#### DOCUMENT PASSAGE ####
0

I am new to apache beam and exploring python version of apache beam dataflow. I want to execute my dataflow tasks in certain order but it executes all tasks in parallel mode. How to create task dependency in apache beam python?

Sample Code: (in this below code sample.json file contains 5 rows)

import apache_beam as beam
import logging
from apache_beam.options.pipeline_options import PipelineOptions

class Sample(beam.PTransform):
    def __init__(self, index):
        self.index = index

    def expand(self, pcoll):
        logging.info(self.index)
        return pcoll

class LoadData(beam.DoFn):
    def process(self, context):
        logging.info("***")

if __name__ == '__main__':

    logging.getLogger().setLevel(logging.INFO)
    pipeline = beam.Pipeline(options=PipelineOptions())

    (pipeline
        | "one" >> Sample(1)
        | "two: Read" >> beam.io.ReadFromText('sample.json')
        | "three: show" >> beam.ParDo(LoadData())
        | "four: sample2" >> Sample(2)
    )
    pipeline.run().wait_until_finish()

I expected it will execute in order one, two, three, four. But it is running in parallel mode.

output of above code:

INFO:root:Missing pipeline option (runner). Executing pipeline using the 
default runner: DirectRunner.
INFO:root:1
INFO:root:2
INFO:root:Running pipeline with DirectRunner.
INFO:root:***
INFO:root:***
INFO:root:***
INFO:root:***
INFO:root:***
MJK
  • 1,381
  • 3
  • 15
  • 22
  • What are you trying to accomplish by executing this in sequence? Also, I'm not sure what your "Sample" transform is supposed to do: as implemented, it does nothing. Also keep in mind that, much like a database query plan, a pipeline is first constructed (that's when you're seeing the logging from expand()), and then optimized by the runner and executed (that's when you're seeing "***"). – jkff Mar 17 '18 at 18:23
  • @jkff I want to load data from biquery to elasticsearch. In my sample transform, I am doing operations like creating, reindexing, deleting elasticsearch indexes. So first i need to create an temp index, second loading data and to ES temp index, third reindex it, fourth delete my temp index. So I want to execute all these task in ordered manner. but here creating, reindexing and deleting tasks are executed first and finally load data has executed. (you can see logs "*****" showed at last) – MJK Mar 18 '18 at 06:08

1 Answers1

1

As per Dataflow's documentation:

When the pipeline runner builds your actual pipeline for distributed execution, the pipeline may be optimized. For example, it may be more computationally efficient to run certain transforms together, or in a different order. The Dataflow service fully manages this aspect of your pipeline's execution.
#### SOURCE DATA ####
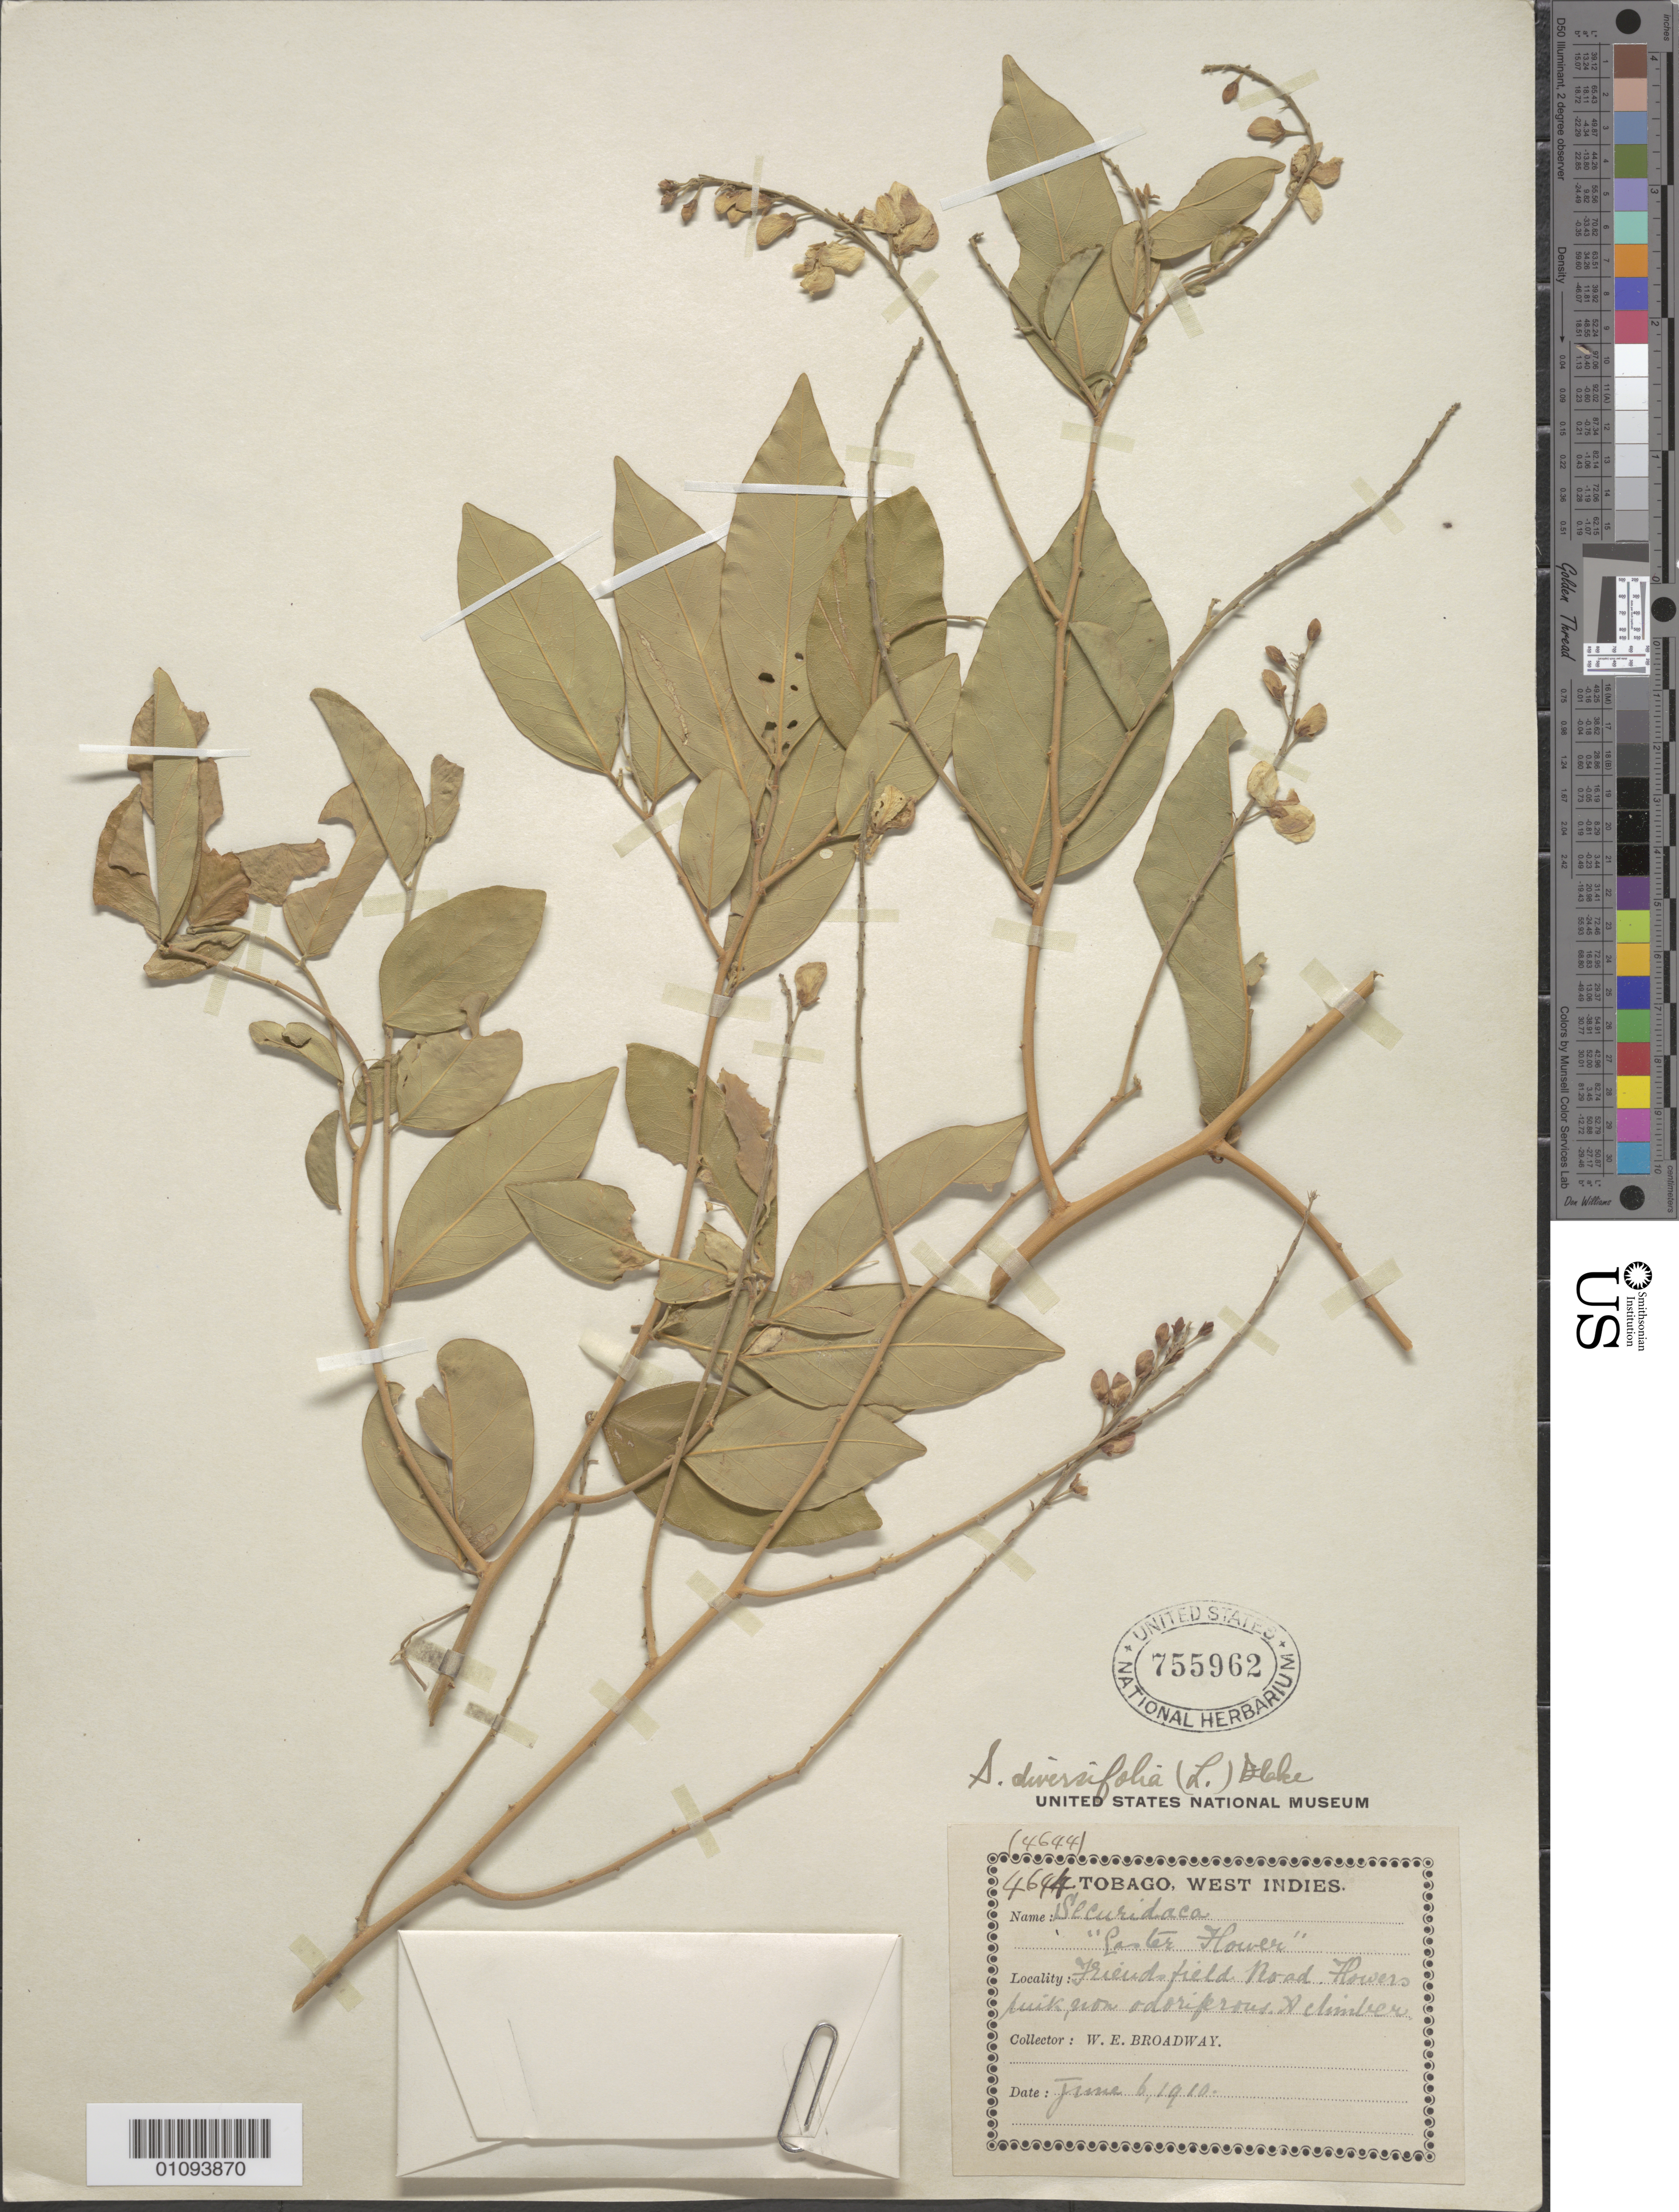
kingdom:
####
-- SHORT TASK --
In two sentences, summarize the Apache Beam forum thread shown above.

-- REPLY TO THE EXERCISE --
A user new to the Python version of Apache Beam wants pipeline tasks to run in a fixed order: create a temporary Elasticsearch index, load BigQuery data into it, reindex it, then delete the temporary index. The tasks instead run in parallel, and the replies explain that a pipeline is first constructed and then optimized by the runner, which according to Dataflow's documentation may run certain transforms together or in a different order.